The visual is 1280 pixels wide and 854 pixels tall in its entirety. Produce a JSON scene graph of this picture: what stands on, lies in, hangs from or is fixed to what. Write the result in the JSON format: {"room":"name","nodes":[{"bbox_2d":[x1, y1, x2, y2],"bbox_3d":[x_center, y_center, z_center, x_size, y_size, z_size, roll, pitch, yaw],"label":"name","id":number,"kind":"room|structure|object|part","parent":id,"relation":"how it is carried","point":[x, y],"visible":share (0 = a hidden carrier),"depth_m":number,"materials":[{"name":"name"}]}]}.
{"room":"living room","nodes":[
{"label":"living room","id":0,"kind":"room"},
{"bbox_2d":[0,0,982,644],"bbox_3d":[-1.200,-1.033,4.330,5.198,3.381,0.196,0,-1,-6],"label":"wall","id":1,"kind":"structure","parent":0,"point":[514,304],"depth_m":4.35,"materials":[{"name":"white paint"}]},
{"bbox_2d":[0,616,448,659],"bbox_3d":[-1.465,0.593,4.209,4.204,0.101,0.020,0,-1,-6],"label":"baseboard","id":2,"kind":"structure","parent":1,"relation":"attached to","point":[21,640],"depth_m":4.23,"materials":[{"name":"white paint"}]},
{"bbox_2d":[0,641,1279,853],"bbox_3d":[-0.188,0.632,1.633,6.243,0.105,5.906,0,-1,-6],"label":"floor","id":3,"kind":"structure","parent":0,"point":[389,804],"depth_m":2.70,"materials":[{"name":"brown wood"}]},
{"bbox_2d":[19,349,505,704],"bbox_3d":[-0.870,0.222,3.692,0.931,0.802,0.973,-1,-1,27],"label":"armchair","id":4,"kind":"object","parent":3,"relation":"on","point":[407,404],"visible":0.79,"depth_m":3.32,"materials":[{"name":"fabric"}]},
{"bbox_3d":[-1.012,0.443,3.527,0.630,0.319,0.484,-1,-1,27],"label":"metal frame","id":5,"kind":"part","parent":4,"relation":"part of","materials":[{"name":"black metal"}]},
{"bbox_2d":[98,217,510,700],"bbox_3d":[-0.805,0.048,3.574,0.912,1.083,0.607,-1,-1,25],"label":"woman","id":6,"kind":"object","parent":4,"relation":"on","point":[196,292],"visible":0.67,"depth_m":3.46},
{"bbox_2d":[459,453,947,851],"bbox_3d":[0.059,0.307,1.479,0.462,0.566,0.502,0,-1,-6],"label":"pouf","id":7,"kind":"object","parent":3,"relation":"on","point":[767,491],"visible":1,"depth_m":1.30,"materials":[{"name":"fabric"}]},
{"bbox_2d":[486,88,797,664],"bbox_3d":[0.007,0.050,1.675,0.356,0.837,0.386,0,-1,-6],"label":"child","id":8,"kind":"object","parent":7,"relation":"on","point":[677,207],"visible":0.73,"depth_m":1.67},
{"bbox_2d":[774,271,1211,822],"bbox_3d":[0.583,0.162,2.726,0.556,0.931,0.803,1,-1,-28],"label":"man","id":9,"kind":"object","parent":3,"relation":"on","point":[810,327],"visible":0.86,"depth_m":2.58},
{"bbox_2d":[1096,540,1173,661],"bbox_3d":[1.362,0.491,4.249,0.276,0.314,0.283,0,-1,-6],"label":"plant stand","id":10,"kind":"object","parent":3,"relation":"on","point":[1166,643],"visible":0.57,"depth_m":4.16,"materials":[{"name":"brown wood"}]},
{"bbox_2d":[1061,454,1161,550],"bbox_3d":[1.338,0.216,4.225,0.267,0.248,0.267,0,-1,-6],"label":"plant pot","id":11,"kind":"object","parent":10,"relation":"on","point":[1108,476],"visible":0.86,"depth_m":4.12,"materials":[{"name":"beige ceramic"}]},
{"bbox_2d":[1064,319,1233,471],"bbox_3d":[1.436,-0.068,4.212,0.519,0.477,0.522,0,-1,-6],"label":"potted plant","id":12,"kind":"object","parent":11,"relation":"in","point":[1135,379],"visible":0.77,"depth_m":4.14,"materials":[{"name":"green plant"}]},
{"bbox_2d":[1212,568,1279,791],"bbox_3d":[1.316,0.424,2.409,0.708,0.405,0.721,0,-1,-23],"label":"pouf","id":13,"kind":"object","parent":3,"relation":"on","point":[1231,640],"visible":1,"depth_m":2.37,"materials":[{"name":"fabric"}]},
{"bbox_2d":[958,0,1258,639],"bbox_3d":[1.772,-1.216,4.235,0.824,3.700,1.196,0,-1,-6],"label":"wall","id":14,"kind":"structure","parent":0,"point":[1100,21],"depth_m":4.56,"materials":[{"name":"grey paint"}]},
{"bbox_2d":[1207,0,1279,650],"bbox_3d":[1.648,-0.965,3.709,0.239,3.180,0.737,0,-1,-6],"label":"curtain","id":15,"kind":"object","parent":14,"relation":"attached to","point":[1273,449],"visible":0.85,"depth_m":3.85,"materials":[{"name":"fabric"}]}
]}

********************

_DESCRIPTION OF THE TASK_. Each of the records above is to be copied exactly.

_RESULT OF THE EXERCISE_.
The visual is 1280 pixels wide and 854 pixels tall in its entirety. Produce a JSON scene graph of this picture: what stands on, lies in, hangs from or is fixed to what. Write the result in the JSON format: {"room":"name","nodes":[{"bbox_2d":[x1, y1, x2, y2],"bbox_3d":[x_center, y_center, z_center, x_size, y_size, z_size, roll, pitch, yaw],"label":"name","id":number,"kind":"room|structure|object|part","parent":id,"relation":"how it is carried","point":[x, y],"visible":share (0 = a hidden carrier),"depth_m":number,"materials":[{"name":"name"}]}]}.
{"room":"living room","nodes":[
{"label":"living room","id":0,"kind":"room"},
{"bbox_2d":[0,0,982,644],"bbox_3d":[-1.200,-1.033,4.330,5.198,3.381,0.196,0,-1,-6],"label":"wall","id":1,"kind":"structure","parent":0,"point":[514,304],"depth_m":4.35,"materials":[{"name":"white paint"}]},
{"bbox_2d":[0,616,448,659],"bbox_3d":[-1.465,0.593,4.209,4.204,0.101,0.020,0,-1,-6],"label":"baseboard","id":2,"kind":"structure","parent":1,"relation":"attached to","point":[21,640],"depth_m":4.23,"materials":[{"name":"white paint"}]},
{"bbox_2d":[0,641,1279,853],"bbox_3d":[-0.188,0.632,1.633,6.243,0.105,5.906,0,-1,-6],"label":"floor","id":3,"kind":"structure","parent":0,"point":[389,804],"depth_m":2.70,"materials":[{"name":"brown wood"}]},
{"bbox_2d":[19,349,505,704],"bbox_3d":[-0.870,0.222,3.692,0.931,0.802,0.973,-1,-1,27],"label":"armchair","id":4,"kind":"object","parent":3,"relation":"on","point":[407,404],"visible":0.79,"depth_m":3.32,"materials":[{"name":"fabric"}]},
{"bbox_3d":[-1.012,0.443,3.527,0.630,0.319,0.484,-1,-1,27],"label":"metal frame","id":5,"kind":"part","parent":4,"relation":"part of","materials":[{"name":"black metal"}]},
{"bbox_2d":[98,217,510,700],"bbox_3d":[-0.805,0.048,3.574,0.912,1.083,0.607,-1,-1,25],"label":"woman","id":6,"kind":"object","parent":4,"relation":"on","point":[196,292],"visible":0.67,"depth_m":3.46},
{"bbox_2d":[459,453,947,851],"bbox_3d":[0.059,0.307,1.479,0.462,0.566,0.502,0,-1,-6],"label":"pouf","id":7,"kind":"object","parent":3,"relation":"on","point":[767,491],"visible":1,"depth_m":1.30,"materials":[{"name":"fabric"}]},
{"bbox_2d":[486,88,797,664],"bbox_3d":[0.007,0.050,1.675,0.356,0.837,0.386,0,-1,-6],"label":"child","id":8,"kind":"object","parent":7,"relation":"on","point":[677,207],"visible":0.73,"depth_m":1.67},
{"bbox_2d":[774,271,1211,822],"bbox_3d":[0.583,0.162,2.726,0.556,0.931,0.803,1,-1,-28],"label":"man","id":9,"kind":"object","parent":3,"relation":"on","point":[810,327],"visible":0.86,"depth_m":2.58},
{"bbox_2d":[1096,540,1173,661],"bbox_3d":[1.362,0.491,4.249,0.276,0.314,0.283,0,-1,-6],"label":"plant stand","id":10,"kind":"object","parent":3,"relation":"on","point":[1166,643],"visible":0.57,"depth_m":4.16,"materials":[{"name":"brown wood"}]},
{"bbox_2d":[1061,454,1161,550],"bbox_3d":[1.338,0.216,4.225,0.267,0.248,0.267,0,-1,-6],"label":"plant pot","id":11,"kind":"object","parent":10,"relation":"on","point":[1108,476],"visible":0.86,"depth_m":4.12,"materials":[{"name":"beige ceramic"}]},
{"bbox_2d":[1064,319,1233,471],"bbox_3d":[1.436,-0.068,4.212,0.519,0.477,0.522,0,-1,-6],"label":"potted plant","id":12,"kind":"object","parent":11,"relation":"in","point":[1135,379],"visible":0.77,"depth_m":4.14,"materials":[{"name":"green plant"}]},
{"bbox_2d":[1212,568,1279,791],"bbox_3d":[1.316,0.424,2.409,0.708,0.405,0.721,0,-1,-23],"label":"pouf","id":13,"kind":"object","parent":3,"relation":"on","point":[1231,640],"visible":1,"depth_m":2.37,"materials":[{"name":"fabric"}]},
{"bbox_2d":[958,0,1258,639],"bbox_3d":[1.772,-1.216,4.235,0.824,3.700,1.196,0,-1,-6],"label":"wall","id":14,"kind":"structure","parent":0,"point":[1100,21],"depth_m":4.56,"materials":[{"name":"grey paint"}]},
{"bbox_2d":[1207,0,1279,650],"bbox_3d":[1.648,-0.965,3.709,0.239,3.180,0.737,0,-1,-6],"label":"curtain","id":15,"kind":"object","parent":14,"relation":"attached to","point":[1273,449],"visible":0.85,"depth_m":3.85,"materials":[{"name":"fabric"}]}
]}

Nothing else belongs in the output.